While the loss was little more than a rounding error and could not be considered a threat to Chrome’s dominance by any stretch, Google’s browser may be close to its upper-end limit.
Last month’s share was identical to Chrome’s number at the start of the year, for one, so for all the wild swings — up 2.3 points one month, down 1.7 points the next — it ended where it began. And although Chrome shed three-quarters of a percentage point in the past six months, in the last three the movements were a wash, hinting that changes to share have slowed.
The forecast based on the 12-month average foretold some gains — Chrome should make the 68% mark by June — but the prophesied increase was significantly less than a month ago, when the prediction contended Chrome would hit 70% by mid-2020.
IE edges Edge
Microsoft’s browsers recovered three-tenths of a percentage point in November, the second straight month of share gains (and only the fourth time that’s happened in the last five years). IE+Edge ended November at 12.8%.
That total was tallied of two browsers, IE and Edge, with the increase credited entirely to the ancient and obsolete IE, not the at-least-newer Edge: IE climbed four-tenths of a point to 6.8% while Edge fell a tenth to 6%.
Because Windows 10’s share of all operating systems also declined, Edge remained with an 11.2% share of all Windows 10 browser activity, the level it’s been stuck at for a full quarter.

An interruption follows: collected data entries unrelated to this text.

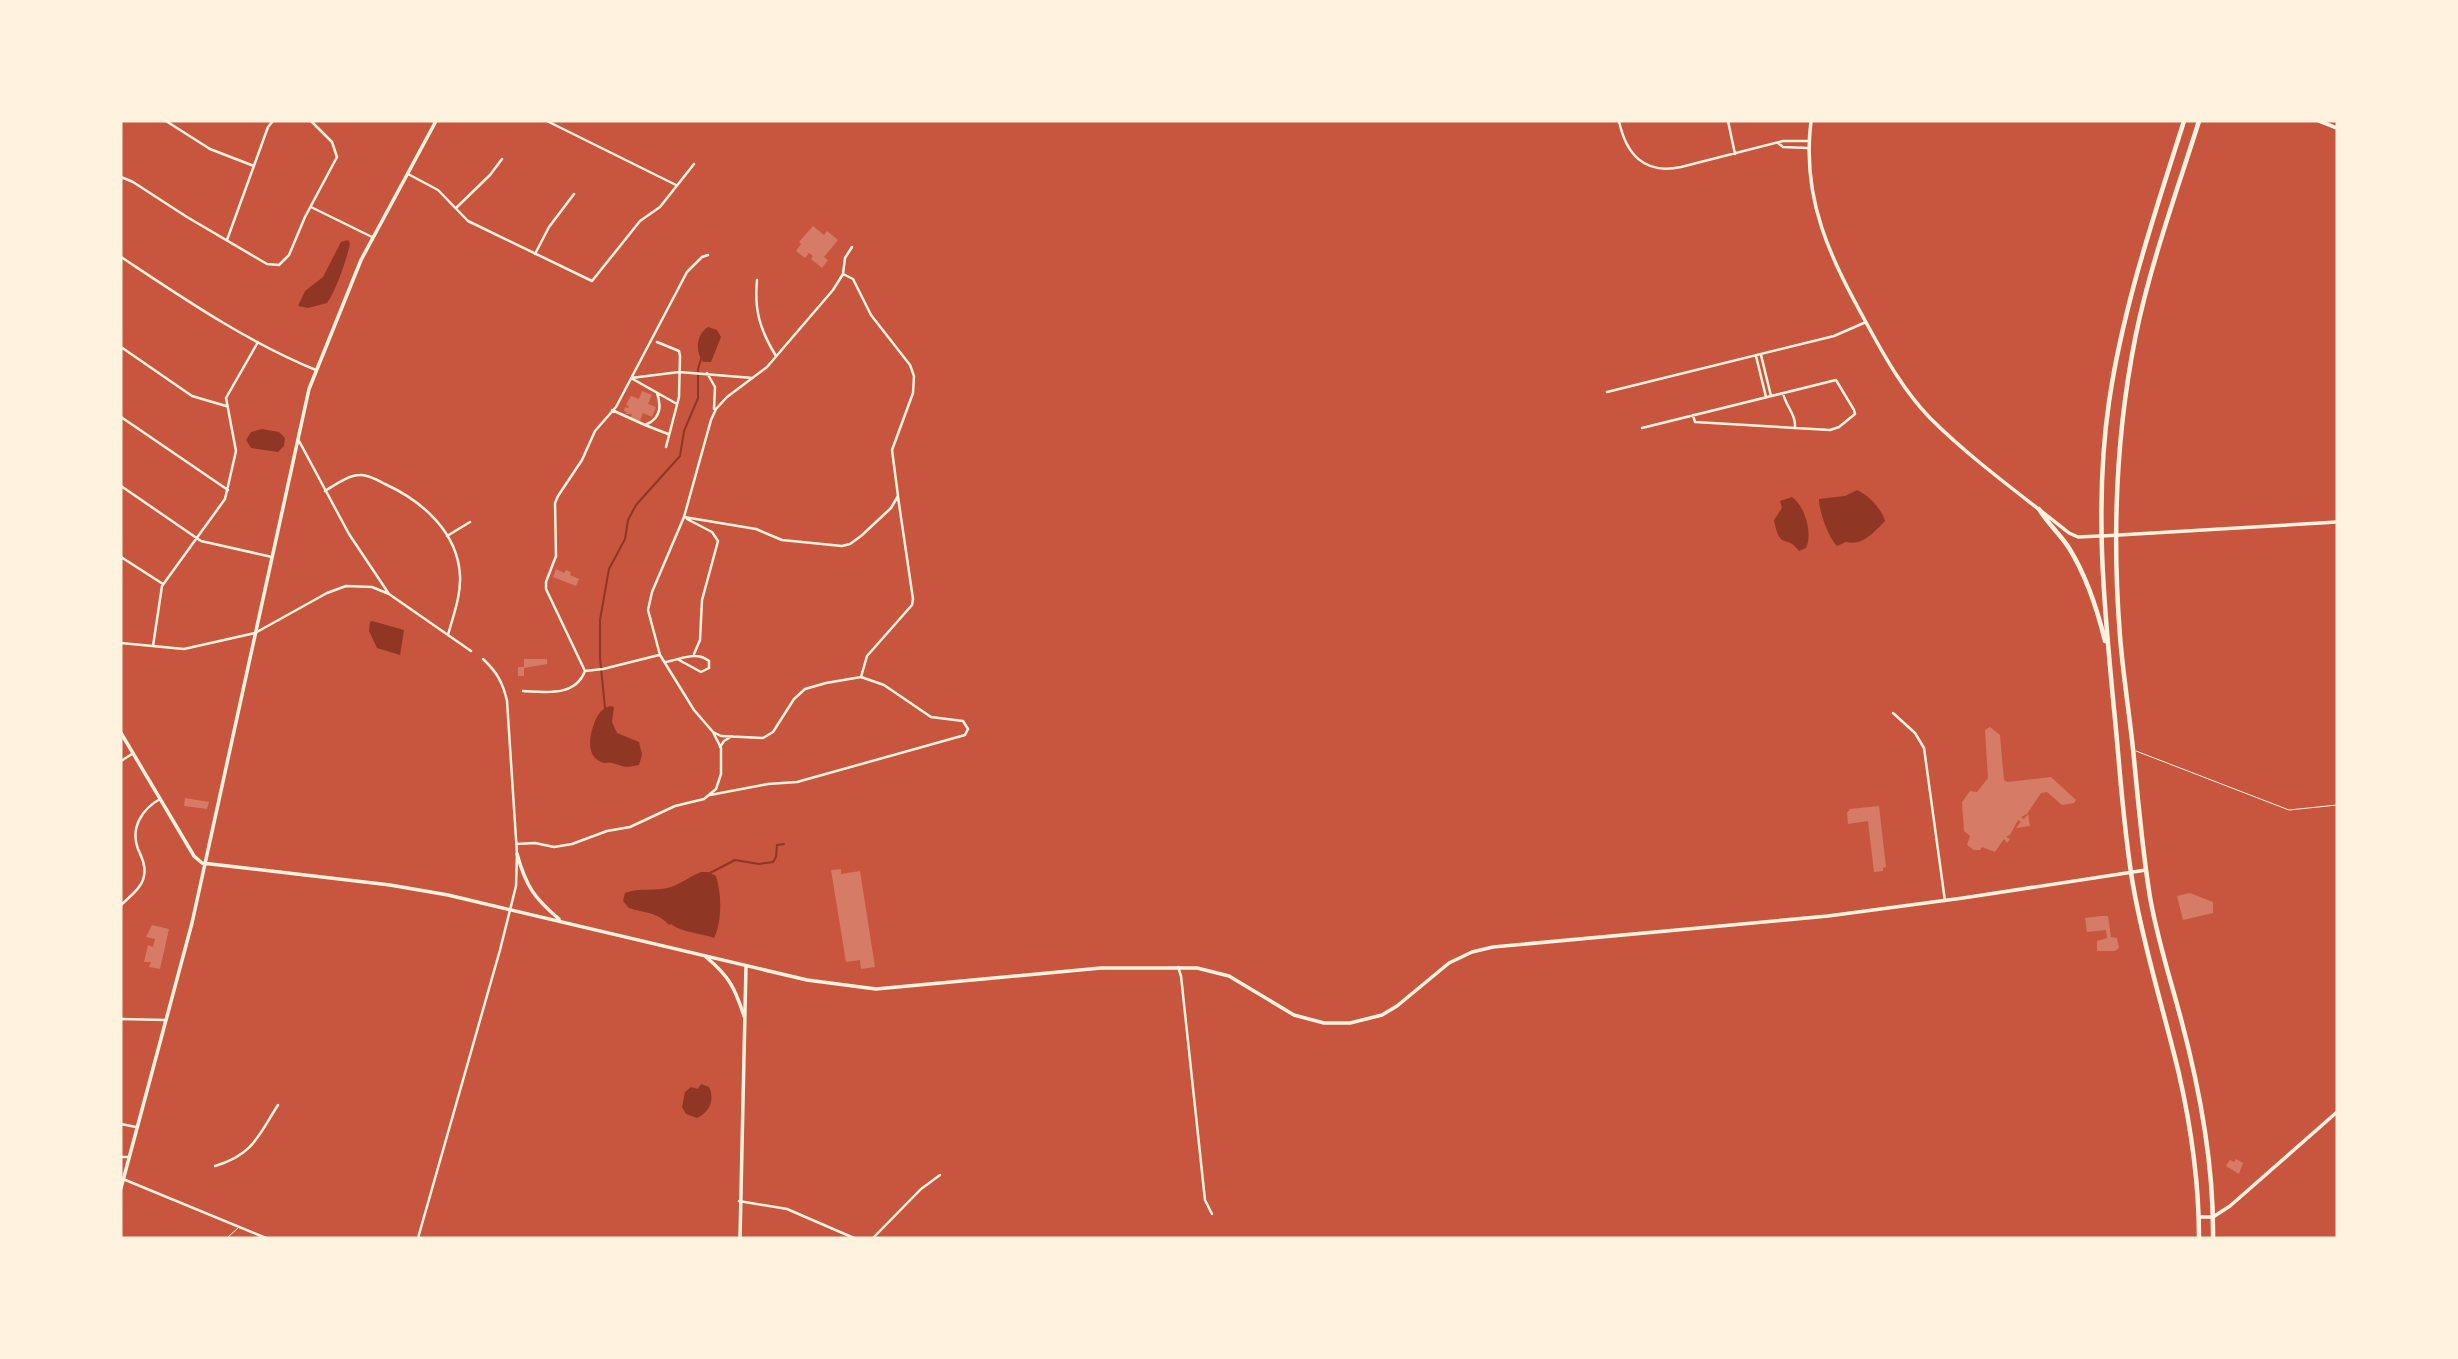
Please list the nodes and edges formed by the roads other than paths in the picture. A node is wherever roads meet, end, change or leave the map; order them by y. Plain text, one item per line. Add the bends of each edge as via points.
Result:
1 (166, 121) edge
2 (273, 121) edge
3 (311, 121) edge
4 (436, 121) edge
5 (547, 121) edge
6 (1619, 121) edge
7 (1728, 121) edge
8 (1811, 121) edge
9 (2184, 121) edge
10 (2199, 121) edge
11 (2319, 121) edge
12 (2337, 128) edge
13 (1809, 141) junction
14 (1777, 143) junction
15 (1809, 148) junction
16 (1735, 154) junction
17 (502, 159) dead end
18 (694, 164) dead end
19 (254, 166) junction
20 (407, 174) junction
21 (121, 177) edge
22 (677, 185) junction
23 (574, 194) dead end
24 (311, 207) junction
25 (456, 208) junction
26 (372, 237) junction
27 (227, 240) junction
28 (852, 247) dead end
29 (536, 254) junction
30 (708, 255) dead end
31 (121, 257) edge
32 (843, 274) junction
33 (757, 280) dead end
34 (1866, 322) junction
35 (258, 342) junction
36 (657, 342) dead end
37 (121, 347) edge
38 (1761, 355) junction
39 (776, 356) junction
40 (1756, 356) junction
41 (316, 370) junction
42 (679, 372) junction
43 (707, 373) junction
44 (631, 378) junction
45 (752, 378) junction
46 (1607, 392) dead end
47 (657, 393) junction
48 (1783, 393) junction
49 (1771, 396) junction
50 (1766, 397) junction
51 (677, 405) junction
52 (226, 406) junction
53 (612, 410) junction
54 (713, 414) junction
55 (1693, 415) junction
56 (121, 417) edge
57 (645, 425) junction
58 (1642, 428) dead end
59 (1795, 428) junction
60 (669, 435) junction
61 (298, 439) junction
62 (666, 447) dead end
63 (121, 486) edge
64 (228, 490) junction
65 (326, 491) junction
66 (898, 496) junction
67 (2039, 509) junction
68 (885, 512) junction
69 (901, 516) junction
70 (684, 517) junction
71 (2337, 522) edge
72 (470, 523) dead end
73 (711, 523) junction
74 (708, 530) junction
75 (2116, 534) junction
76 (447, 536) junction
77 (2100, 536) junction
78 (197, 538) junction
79 (121, 557) edge
80 (272, 557) junction
81 (163, 584) junction
82 (389, 594) junction
83 (255, 633) junction
84 (448, 635) junction
85 (121, 643) edge
86 (153, 646) junction
87 (471, 651) dead end
88 (694, 654) junction
89 (660, 655) junction
90 (2109, 655) junction
91 (483, 659) dead end
92 (679, 660) junction
93 (665, 662) junction
94 (585, 671) junction
95 (861, 677) junction
96 (523, 691) dead end
97 (1893, 713) dead end
98 (713, 732) junction
99 (121, 733) edge
100 (732, 736) junction
101 (720, 747) junction
102 (2133, 751) junction
103 (132, 754) junction
104 (121, 761) edge
105 (710, 795) junction
106 (160, 799) junction
107 (2337, 805) edge
108 (516, 844) junction
109 (517, 854) junction
110 (205, 863) junction
111 (2146, 870) junction
112 (2131, 872) junction
113 (1945, 901) junction
114 (121, 905) edge
115 (510, 909) junction
116 (561, 921) junction
117 (704, 955) junction
118 (746, 965) junction
119 (1178, 967) junction
120 (744, 1016) junction
121 (121, 1019) edge
122 (166, 1020) junction
123 (278, 1105) dead end
124 (2337, 1112) edge
125 (121, 1124) edge
126 (136, 1127) junction
127 (121, 1157) edge
128 (128, 1157) junction
129 (215, 1166) dead end
130 (940, 1175) dead end
131 (123, 1179) junction
132 (121, 1188) edge
133 (739, 1201) junction
134 (1212, 1214) dead end
135 (2199, 1217) junction
136 (2213, 1217) junction
137 (239, 1227) junction
138 (226, 1238) edge
139 (266, 1238) edge
140 (418, 1238) edge
141 (740, 1238) edge
142 (854, 1238) edge
143 (873, 1238) edge
144 (2199, 1238) edge
145 (2213, 1238) edge

1 - 19 street via 210,149
2 - 19 street
3 - 24 street via 337,154
4 - 20 main road
5 - 22 street
6 - 16 street via 1629,150 1658,168 1673,169
7 - 16 street
8 - 13 main road
9 - 77 main road via 2134,281 2112,379
10 - 75 main road via 2136,334 2123,423
11 - 12 main road
13 - 14 street
13 - 15 main road
14 - 15 street
14 - 16 street
15 - 34 main road via 1822,233
17 - 25 street
18 - 22 street
19 - 27 street
20 - 25 street via 438,190
20 - 26 main road
21 - 27 street
22 - 29 street via 660,207 640,221 592,281
23 - 29 street
24 - 26 street
24 - 27 street via 289,255 277,265 267,264
25 - 29 street via 468,221
26 - 41 main road
28 - 32 street
30 - 44 street via 687,272
31 - 35 street
32 - 39 street
32 - 66 street via 853,279 871,315 914,376 913,393 892,450
33 - 39 street via 757,314 762,334
34 - 38 street via 1834,336
34 - 67 main road via 1895,374 1922,409
35 - 41 street
35 - 52 street via 229,391
36 - 42 street via 679,351
37 - 52 street via 192,396
38 - 40 street
38 - 49 street
39 - 45 street
40 - 46 street
40 - 50 street
41 - 61 main road
42 - 43 street
42 - 44 street
42 - 51 street
43 - 45 street
43 - 54 street via 715,387
44 - 47 street
44 - 53 street
45 - 54 street
47 - 51 street
47 - 57 street via 659,412
48 - 49 street
48 - 59 street
48 - 59 street via 1836,380 1854,410 1830,430
49 - 50 street
50 - 55 street
51 - 60 street
52 - 64 street via 236,451
53 - 57 street
53 - 94 street via 558,495 555,556 546,582
54 - 70 street
55 - 58 street
55 - 59 street via 1695,422
56 - 64 street
57 - 60 street
60 - 62 street
61 - 65 street
61 - 80 main road
63 - 78 street
64 - 78 street
65 - 76 street via 353,476 367,476 417,501
65 - 82 street via 361,555
66 - 68 street
66 - 69 street
67 - 77 main road via 2074,536
67 - 90 main road via 2080,568 2096,603
68 - 69 street
68 - 73 street via 861,536 842,546 782,540 756,529
69 - 95 street via 912,605 867,656
70 - 73 street
70 - 74 street
70 - 89 street via 648,610
71 - 75 main road
72 - 76 street
73 - 74 street
74 - 88 street via 718,541
75 - 77 main road
75 - 102 main road via 2120,636
76 - 84 street via 460,578
77 - 90 main road
78 - 80 street
78 - 81 street
79 - 81 street
80 - 83 main road
81 - 86 street
82 - 83 street via 372,587 346,586
82 - 84 street
83 - 86 street via 184,649
83 - 110 main road
84 - 87 street
85 - 86 street
88 - 92 street
88 - 92 street via 709,661 708,670 701,672
89 - 93 street
89 - 94 street
90 - 112 main road
91 - 108 street via 498,675 507,701
92 - 93 street
93 - 98 street
94 - 96 street via 569,690
95 - 100 street via 805,689 773,732 763,738
95 - 105 street via 884,685 931,717 963,721 967,733 797,782
97 - 113 street via 1924,748
98 - 100 street
98 - 101 street
99 - 103 main road
100 - 101 street
101 - 105 street via 721,774
102 - 107 lane via 2289,810
102 - 111 main road
103 - 104 street
103 - 106 main road
105 - 108 street via 572,844
106 - 110 main road via 194,856
106 - 114 street via 140,817 136,843 144,876
108 - 109 street
109 - 115 street
109 - 116 main road via 531,891
110 - 115 main road via 390,885
110 - 122 main road
111 - 112 main road
111 - 136 main road via 2158,936 2197,1083
112 - 113 main road
112 - 135 main road via 2186,1109
113 - 119 main road via 1481,950 1449,963 1382,1015 1350,1023 1304,1018 1229,976
115 - 116 main road
115 - 140 street
116 - 117 main road
117 - 118 main road
117 - 120 main road via 733,985
118 - 119 main road via 807,980 876,989 1101,968
118 - 120 main road
119 - 134 street via 1205,1200
120 - 133 main road
121 - 122 street
122 - 126 main road
123 - 129 street via 250,1148
124 - 136 main road
125 - 126 street
126 - 128 main road
127 - 128 street
128 - 131 main road
130 - 143 street via 920,1189
131 - 132 main road
131 - 137 street
133 - 141 main road
133 - 142 street via 787,1209
135 - 136 main road
135 - 144 main road
136 - 145 main road
137 - 138 lane
137 - 139 street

Measuring Edge against Windows 10 will soon be impossible, as the revamped browser — Microsoft tossed its own technologies and built a new Edge from Google’s Chromium – will reach release status Jan. 15, launching for Windows 7 and 8.1 as well as 10, not to mention macOS.
Whether Edge’s remodel will result in a jolt to its user share is unknown. Microsoft is, if not counting on Edge’s phoenix-rising, eager to put a thumb on the scale to boost the chances; it will automatically replace the original homegrown Edge with the Chromium-based version rather than wait as users do what they do best, stick with the status quo.
Edge may never gain much ground in Net Applications’ measurements. The California metrics vendor best quantifies individuals’ browsing activity, and while Microsoft wouldn’t object if that group dumped Chrome for a Chrome clone, there’s good evidence that the retuned Edge is a corporate play.
Elsewhere in Net Applications’ numbers, Apple’s Safari gained half a percentage point for the fourth consecutive month, climbing to 5.3%, and Opera Software’s browser remained flat at 1.3%. Safari’s increase came as macOS climbed six-tenths of a percentage point to 11.6%, a record for Apple’s operating system. For November, Safari’s share of macOS rose to 45.6%, the highest mark since December 2017, showing that it is possible for a browser to convince customers to ditch Chrome for a browser they’d used before.
Net Applications calculates user share by detecting the agent strings of the browsers that render the websites of Net Applications’ clients. The firm tallies visitor sessions to measure browser user activity.